= Beginning of Section =

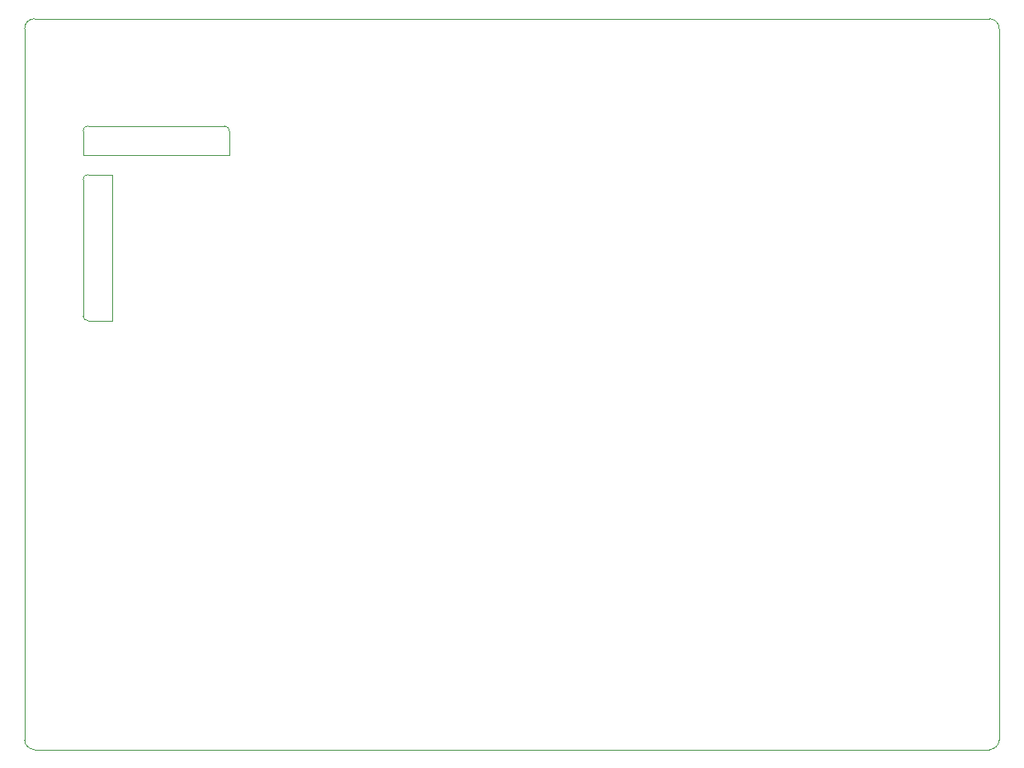
<source format=gbr>
%TF.GenerationSoftware,KiCad,Pcbnew,9.0.2*%
%TF.CreationDate,2025-06-27T23:26:37+02:00*%
%TF.ProjectId,gp-bbq20kbd-breakout-board,67702d62-6271-4323-906b-62642d627265,rev?*%
%TF.SameCoordinates,Original*%
%TF.FileFunction,Profile,NP*%
%FSLAX46Y46*%
G04 Gerber Fmt 4.6, Leading zero omitted, Abs format (unit mm)*
G04 Created by KiCad (PCBNEW 9.0.2) date 2025-06-27 23:26:37*
%MOMM*%
%LPD*%
G01*
G04 APERTURE LIST*
%TA.AperFunction,Profile*%
%ADD10C,0.050000*%
%TD*%
G04 APERTURE END LIST*
D10*
X99000000Y-81000000D02*
X99000000Y-66000000D01*
X90000000Y-51000000D02*
G75*
G02*
X91000000Y-50000000I1000000J0D01*
G01*
X190000000Y-124000000D02*
G75*
G02*
X189000000Y-125000000I-1000000J0D01*
G01*
X90000000Y-51000000D02*
X90000000Y-124000000D01*
X96000000Y-61500000D02*
G75*
G02*
X96500000Y-61000000I500000J0D01*
G01*
X99000000Y-66000000D02*
X96500000Y-66000000D01*
X189000000Y-50000000D02*
G75*
G02*
X190000000Y-51000000I0J-1000000D01*
G01*
X91000000Y-125000000D02*
X188990305Y-125000000D01*
X110500000Y-61000000D02*
X96500000Y-61000000D01*
X190000000Y-51000000D02*
X190000000Y-124000000D01*
X111000000Y-64000000D02*
X111000000Y-61500000D01*
X96000000Y-64000000D02*
X111000000Y-64000000D01*
X91000000Y-50000000D02*
X189000000Y-50000000D01*
X96000000Y-66500000D02*
X96000000Y-80500000D01*
X91000000Y-125000000D02*
G75*
G02*
X90000000Y-124000000I0J1000000D01*
G01*
X96000000Y-66500000D02*
G75*
G02*
X96500000Y-66000000I500000J0D01*
G01*
X96000000Y-61500000D02*
X96000000Y-64000000D01*
X110500000Y-61000000D02*
G75*
G02*
X111000000Y-61500000I0J-500000D01*
G01*
X96500000Y-81000000D02*
G75*
G02*
X96000000Y-80500000I0J500000D01*
G01*
X96500000Y-81000000D02*
X99000000Y-81000000D01*
M02*

</source>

= End of Section =

# TASK:
Would you transcribe the listing above line by line, exactly, leaving every picture out?

# ANSWER TO THIS TASK:
<source format=gbr>
%TF.GenerationSoftware,KiCad,Pcbnew,9.0.2*%
%TF.CreationDate,2025-06-27T23:26:37+02:00*%
%TF.ProjectId,gp-bbq20kbd-breakout-board,67702d62-6271-4323-906b-62642d627265,rev?*%
%TF.SameCoordinates,Original*%
%TF.FileFunction,Profile,NP*%
%FSLAX46Y46*%
G04 Gerber Fmt 4.6, Leading zero omitted, Abs format (unit mm)*
G04 Created by KiCad (PCBNEW 9.0.2) date 2025-06-27 23:26:37*
%MOMM*%
%LPD*%
G01*
G04 APERTURE LIST*
%TA.AperFunction,Profile*%
%ADD10C,0.050000*%
%TD*%
G04 APERTURE END LIST*
D10*
X99000000Y-81000000D02*
X99000000Y-66000000D01*
X90000000Y-51000000D02*
G75*
G02*
X91000000Y-50000000I1000000J0D01*
G01*
X190000000Y-124000000D02*
G75*
G02*
X189000000Y-125000000I-1000000J0D01*
G01*
X90000000Y-51000000D02*
X90000000Y-124000000D01*
X96000000Y-61500000D02*
G75*
G02*
X96500000Y-61000000I500000J0D01*
G01*
X99000000Y-66000000D02*
X96500000Y-66000000D01*
X189000000Y-50000000D02*
G75*
G02*
X190000000Y-51000000I0J-1000000D01*
G01*
X91000000Y-125000000D02*
X188990305Y-125000000D01*
X110500000Y-61000000D02*
X96500000Y-61000000D01*
X190000000Y-51000000D02*
X190000000Y-124000000D01*
X111000000Y-64000000D02*
X111000000Y-61500000D01*
X96000000Y-64000000D02*
X111000000Y-64000000D01*
X91000000Y-50000000D02*
X189000000Y-50000000D01*
X96000000Y-66500000D02*
X96000000Y-80500000D01*
X91000000Y-125000000D02*
G75*
G02*
X90000000Y-124000000I0J1000000D01*
G01*
X96000000Y-66500000D02*
G75*
G02*
X96500000Y-66000000I500000J0D01*
G01*
X96000000Y-61500000D02*
X96000000Y-64000000D01*
X110500000Y-61000000D02*
G75*
G02*
X111000000Y-61500000I0J-500000D01*
G01*
X96500000Y-81000000D02*
G75*
G02*
X96000000Y-80500000I0J500000D01*
G01*
X96500000Y-81000000D02*
X99000000Y-81000000D01*
M02*

</source>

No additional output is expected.